Und was machen Tepco, das Betreiberunternehmen des Atomkraftwerks, sowie die japanische Regierung? Mit allen Mitteln versuchen sie diese katastrophalen Zustände herunterzuspielen und zu vertuschen. Erst kürzlich wurde bekannt, dass sich die direkten Kosten durch den Super-GAU von Fukushima auf schätzungsweise 180 Milliarden Euro summieren werden – also fast doppelt so teuer wie noch 2013 angenommen. Alle Zahlen sind nur vorläufig, indirekte Belastungen wie etwa gestiegene Gesundheitskosten sind in der Rechnung gar nicht erfasst. Die Regierung trägt diese Kosten durch Aufnahme weiterer Kredite, wobei schon heute klar ist, dass Tepco diese Gelder nie zurückzahlen wird und damit trotz jahrzehntelanger eingefahrener Profite aus der Verantwortung entlassen wird.

Die Liste der Probleme und Vertuschungen ist noch viel länger, als hier in aller Kürze darstellbar.

Und was passiert hierzulande?

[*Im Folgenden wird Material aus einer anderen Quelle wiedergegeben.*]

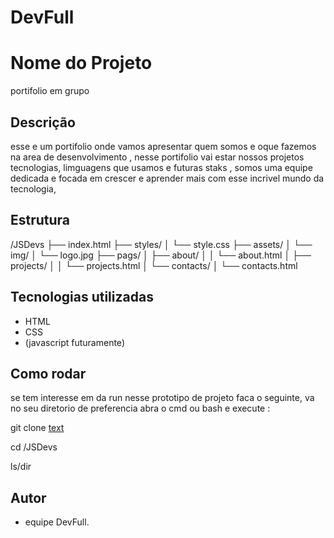 # DevFull

# Nome do Projeto
portifolio em grupo

## Descrição
esse e um portifolio onde vamos apresentar quem somos e oque fazemos na area de desenvolvimento , nesse portifolio vai estar nossos projetos tecnologias, limguagens que usamos e futuras staks , somos uma equipe dedicada e focada em crescer e aprender mais com esse incrivel mundo da tecnologia,  

## Estrutura
/JSDevs
├── index.html
├── styles/
│   └── style.css
├── assets/
│   └── img/
│       └── logo.jpg
├── pags/
│   ├── about/
│   │   └── about.html
│   ├── projects/
│   │   └── projects.html
│   └── contacts/
│       └── contacts.html


## Tecnologias utilizadas
- HTML
- CSS
- (javascript futuramente)

## Como rodar
se tem interesse em da run nesse prototipo de projeto faca o seguinte, va no seu diretorio de preferencia abra o cmd ou bash e execute :

git clone [text](https://github.com/Lucasoliveira1855/JSDevs.git)

cd /JSDevs

ls/dir

## Autor
- equipe DevFull.
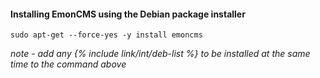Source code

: #### Installing EmonCMS using the Debian package installer

    sudo apt-get --force-yes -y install emoncms
    
*note - add any {% include link/int/deb-list %} to be installed at the same time to the command above*
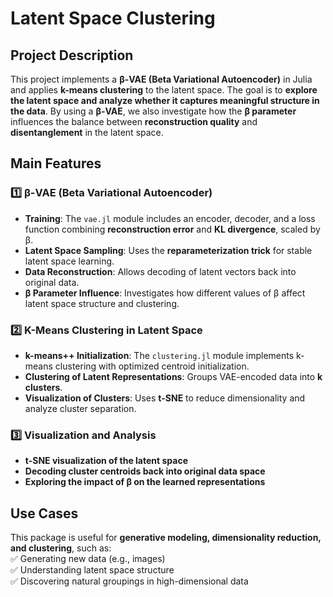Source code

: # **Latent Space Clustering**  

## **Project Description**  
This project implements a **β-VAE (Beta Variational Autoencoder)** in Julia and applies **k-means clustering** to the latent space. The goal is to **explore the latent space and analyze whether it captures meaningful structure in the data**. By using a **β-VAE**, we also investigate how the **β parameter** influences the balance between **reconstruction quality** and **disentanglement** in the latent space.  

## **Main Features**  

### **1️⃣ β-VAE (Beta Variational Autoencoder)**  
- **Training**: The `vae.jl` module includes an encoder, decoder, and a loss function combining **reconstruction error** and **KL divergence**, scaled by β.  
- **Latent Space Sampling**: Uses the **reparameterization trick** for stable latent space learning.  
- **Data Reconstruction**: Allows decoding of latent vectors back into original data.  
- **β Parameter Influence**: Investigates how different values of β affect latent space structure and clustering.  

### **2️⃣ K-Means Clustering in Latent Space**  
- **k-means++ Initialization**: The `clustering.jl` module implements k-means clustering with optimized centroid initialization.  
- **Clustering of Latent Representations**: Groups VAE-encoded data into **k clusters**.  
- **Visualization of Clusters**: Uses **t-SNE** to reduce dimensionality and analyze cluster separation.  

### **3️⃣ Visualization and Analysis**  
- **t-SNE visualization of the latent space**  
- **Decoding cluster centroids back into original data space**  
- **Exploring the impact of β on the learned representations**  

## **Use Cases**  
This package is useful for **generative modeling, dimensionality reduction, and clustering**, such as:  
✅ Generating new data (e.g., images)  
✅ Understanding latent space structure  
✅ Discovering natural groupings in high-dimensional data  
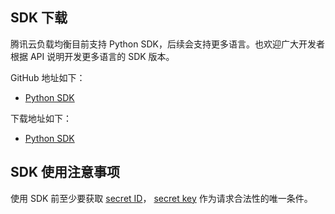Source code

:## SDK 下载

腾讯云负载均衡目前支持 Python SDK，后续会支持更多语言。也欢迎广大开发者根据 API 说明开发更多语言的 SDK 版本。

GitHub 地址如下：

- [Python SDK](https://github.com/tencentyun/clb-python-sdk)


下载地址如下：


- [Python SDK](http://clbsdk-1251740579.cossh.myqcloud.com/CLB_PYTHON_SDK_0.0.3.zip)


## SDK 使用注意事项

使用 SDK 前至少要获取 [secret ID](https://console.cloud.tencent.com/capi)， [secret key](https://console.cloud.tencent.com/capi) 作为请求合法性的唯一条件。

Acht Atomkraftwerke sind trotz mahnender Beispiele wie Fukushima oder Tschernobyl noch immer bis teils 2022 am Netz – und womöglich noch darüber hinaus. Regelmäßig finden Atomtransporte – unter anderem durch den Nord-Ostsee-Kanal – statt. Die Schiffe transportieren die gefährliche, radioaktive Fracht zwischen den Häfen St. Petersburg, Hamburg, Bremen, Antwerpen und dem Rest der Welt hin und her. Start- und Zielpunkte in der Bundesrepublik sind zum Beispiel die Urananreicherungsanlage im westfälischen Gronau und die Brennelementefabrik in Lingen. Auch nach dem sogenannten Atomausstieg haben diese Anlagen eine unbefristete Betriebsgenehmigung. Die Transporte werden also weiter fahren.

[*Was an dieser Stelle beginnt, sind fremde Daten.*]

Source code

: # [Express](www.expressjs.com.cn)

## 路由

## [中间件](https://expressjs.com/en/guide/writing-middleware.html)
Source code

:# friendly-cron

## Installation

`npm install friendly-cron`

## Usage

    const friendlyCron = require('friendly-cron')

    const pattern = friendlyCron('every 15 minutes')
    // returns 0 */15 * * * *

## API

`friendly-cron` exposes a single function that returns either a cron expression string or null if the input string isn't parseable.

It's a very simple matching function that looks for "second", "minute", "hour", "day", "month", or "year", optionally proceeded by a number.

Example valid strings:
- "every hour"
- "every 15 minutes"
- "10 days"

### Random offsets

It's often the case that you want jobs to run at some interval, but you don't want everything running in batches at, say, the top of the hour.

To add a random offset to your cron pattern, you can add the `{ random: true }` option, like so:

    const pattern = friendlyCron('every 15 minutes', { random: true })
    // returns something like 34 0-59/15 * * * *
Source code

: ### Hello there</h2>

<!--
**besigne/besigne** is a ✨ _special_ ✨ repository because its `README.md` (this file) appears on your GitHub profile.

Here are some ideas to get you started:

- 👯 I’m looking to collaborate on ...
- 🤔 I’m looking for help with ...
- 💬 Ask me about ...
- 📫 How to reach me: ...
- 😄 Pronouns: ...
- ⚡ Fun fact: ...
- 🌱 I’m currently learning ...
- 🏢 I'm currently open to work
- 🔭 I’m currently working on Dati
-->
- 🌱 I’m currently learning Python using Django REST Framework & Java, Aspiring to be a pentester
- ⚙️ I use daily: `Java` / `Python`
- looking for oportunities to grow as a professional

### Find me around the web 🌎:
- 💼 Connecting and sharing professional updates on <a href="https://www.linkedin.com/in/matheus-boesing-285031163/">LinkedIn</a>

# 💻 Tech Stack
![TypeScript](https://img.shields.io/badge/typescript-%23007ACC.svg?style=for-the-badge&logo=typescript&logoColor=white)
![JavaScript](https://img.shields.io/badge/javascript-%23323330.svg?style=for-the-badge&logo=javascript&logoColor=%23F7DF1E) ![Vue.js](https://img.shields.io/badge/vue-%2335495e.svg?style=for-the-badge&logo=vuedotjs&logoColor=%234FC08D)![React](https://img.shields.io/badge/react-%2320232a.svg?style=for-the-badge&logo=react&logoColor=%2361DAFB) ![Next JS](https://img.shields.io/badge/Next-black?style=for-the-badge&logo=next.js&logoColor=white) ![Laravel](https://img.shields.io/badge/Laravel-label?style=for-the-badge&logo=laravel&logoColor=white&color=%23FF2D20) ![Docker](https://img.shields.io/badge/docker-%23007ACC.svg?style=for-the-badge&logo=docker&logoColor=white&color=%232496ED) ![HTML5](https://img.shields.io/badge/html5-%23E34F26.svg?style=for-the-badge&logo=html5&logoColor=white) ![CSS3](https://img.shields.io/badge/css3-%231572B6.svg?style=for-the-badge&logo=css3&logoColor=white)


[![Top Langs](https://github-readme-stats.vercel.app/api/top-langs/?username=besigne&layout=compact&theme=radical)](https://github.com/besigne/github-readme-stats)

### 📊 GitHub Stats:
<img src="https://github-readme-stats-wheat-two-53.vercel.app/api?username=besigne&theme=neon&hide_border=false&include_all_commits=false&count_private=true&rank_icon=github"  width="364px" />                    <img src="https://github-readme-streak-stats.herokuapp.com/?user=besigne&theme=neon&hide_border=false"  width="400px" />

Auch der fahrlässig organisierte Rückbau bereits abgeschalteter Atomanlagen sowie die Lagerung der sogenannten freigemessenen strahlenden Abfälle auf Hausmülldeponien sind schon heute ein großes Thema und werden uns in den nächsten Jahrzehnten noch vor viele weitere Probleme stellen.